On A Roll to Raise Awarness About Colon Cancer
Did you know that colon cancer is the second leading cancer killer in the United States? The American Cancer Society estimates that nearly 800 South Carolinians die of colon cancer each year. But it’s also one of the most preventable forms of cancer – and curable – when detected early.
Lexington Medical Center will host its second annual Colon Cancer Challenge, a bike ride to raise awareness and funds for colon cancer. Proceeds from the bike ride will pay for colonoscopies for patients who are uninsured or underinsured. More than 200 bikers are expected to participate. Last year’s event raised $10,000 and provided 25 colonoscopies.
The Colon Cancer Challenge is set for March 26, 2011. The one-day bicycling event will feature a 65 mile ride, 25 mile ride and 10 and 5 mile rides. The rides begin from Dutch Fork High School. There will also be fun activities for families throughout the day and vendors.
Registration for the 65 and 25 mile rides is $35; the 5 and 10 mile rides are $15; children ages 12 and younger are $5. You can find out more information and register online at the hospital’s Web site, www.lexmed.com.
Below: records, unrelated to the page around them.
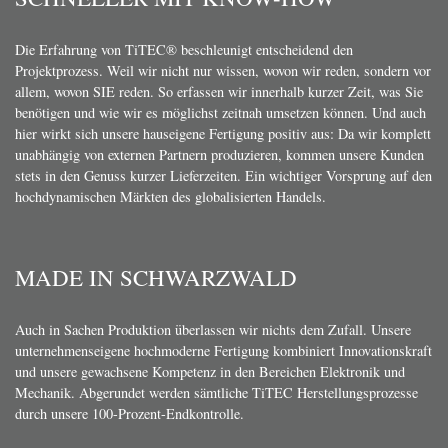
Die Erfahrung von TiTEC® beschleunigt entscheidend den
Projektprozess. Weil wir nicht nur wissen, wovon wir reden, sondern vor
allem, wovon SIE reden. So erfassen wir innerhalb kurzer Zeit, was Sie
benötigen und wie wir es möglichst zeitnah umsetzen können. Und auch
hier wirkt sich unsere hauseigene Fertigung positiv aus: Da wir komplett
unabhängig von externen Partnern produzieren, kommen unsere Kunden
stets in den Genuss kurzer Lieferzeiten. Ein wichtiger Vorsprung auf den
hochdynamischen Märkten des globalisierten Handels.
MADE IN SCHWARZWALD
Auch in Sachen Produktion überlassen wir nichts dem Zufall. Unsere
unternehmenseigene hochmoderne Fertigung kombiniert Innovationskraft
und unsere gewachsene Kompetenz in den Bereichen Elektronik und
Mechanik. Abgerundet werden sämtliche TiTEC Herstellungsprozesse
durch unsere 100-Prozent-Endkontrolle.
Registration begins at 7:00 a.m. The 65-mile ride begins at 8:00 a.m. The 25-mile ride begins at 9:00 a.m. The Family Fun Ride begins at 10:00 a.m.
“Lexington Medical Center enjoys opportunities to educate our community members about important topics related to their health,” said Barbara Willm, Lexington Medical Center Vice President of Community Relations. “We hope that the Colon Cancer Challenge will encourage people to be screened for colon cancer and help to provide free screenings for many people.”
Here are some colon cancer facts from the American College of Gastroenterology:
• The best way to screen for colon cancer is a colonoscopy, which is an examination of the large intestine using a lighted tube.
• Colonnoscopy is among the most powerful tools in clinical medicine, because of its excellent potential to identify and permit removal of polyps before they turn into cancer.
• In general, doctors recommend that people undergo a colonoscopy every 10 years beginning at age 50. African-Americans should begin screening at age 45.
• Early detection and intervention can reduce mortality from colon cancer by up to 90%.